In percentage terms, gross profit margin increased to 30 percent compared to 25 percent in the same period last year while in value terms was at $1.53 million from $1.1 million in 2016.
Revenue was up 16 percent to $5.11 million compared to $4.40 million same period last year.
Rose Mazula, the company’s chair said discipline towards cost control remained ongoing and resulted in a reduction of operating costs by 9 percent.
She said the operating environment remained depressed adding that delays by banks in remitting foreign payments hurting business.
The group’s FMCG segment posted a loss before tax of $319,784 despite revenues increasing to $3.5 million from $2.98 million as well as the increase in gross profit margin to 29 percent compared to 26 percent in prior year same period.
The FMCG segment includes MedTech Distribution and Smart Retail. Sales for the segment increased 19 percent and margins improved due to changes in sales mix.
The medical segment sales declined 32 percent mainly due to cutting of lines of credit by foreign suppliers caused by delays in foreign payments by banks. Revenue was down to $446,812 from $660,693 in 2016.

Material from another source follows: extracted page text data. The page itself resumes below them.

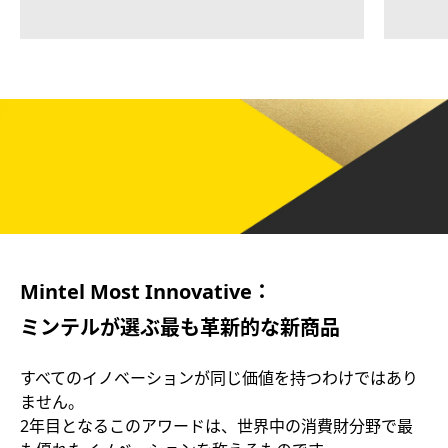
Mintel Most Innovative：
ミンテルが選ぶ最も革新的な新商品
すべてのイノベーションが同じ価値を持つわけではあり
ません。
2年目となるこのアワードは、世界中の消費財分野で最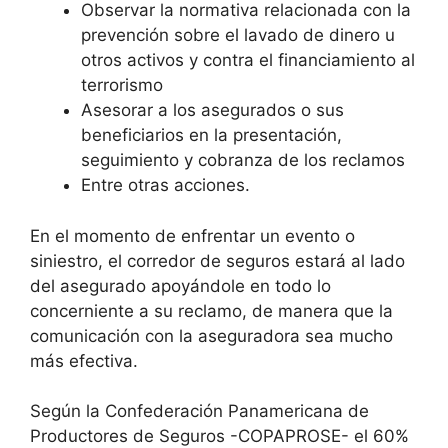
Observar la normativa relacionada con la
prevención sobre el lavado de dinero u
otros activos y contra el financiamiento al
terrorismo
Asesorar a los asegurados o sus
beneficiarios en la presentación,
seguimiento y cobranza de los reclamos
Entre otras acciones.
En el momento de enfrentar un evento o
siniestro, el corredor de seguros estará al lado
del asegurado apoyándole en todo lo
concerniente a su reclamo, de manera que la
comunicación con la aseguradora sea mucho
más efectiva.
Según la Confederación Panamericana de
Productores de Seguros -COPAPROSE- el 60%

The manufacturing segment revenue increased 46 percent to $1.41 million from $969,268 same period in 2016 and margins also increased significantly to 24 percent from 11 percent.

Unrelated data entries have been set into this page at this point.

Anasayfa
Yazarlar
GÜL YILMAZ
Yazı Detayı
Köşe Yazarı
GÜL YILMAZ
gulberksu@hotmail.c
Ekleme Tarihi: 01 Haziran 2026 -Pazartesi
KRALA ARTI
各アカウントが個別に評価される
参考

“This was mainly due to better production planning leading to a more stable supply to our customers. The sales mix also changed, as a result of government’s efforts to support local industry,” Mazula said.
The segment’s loss before tax was $283,481.
She said the continued delays in foreign payments may worsen and this will negatively affect ability to service existing foreign creditors of $4,11 million.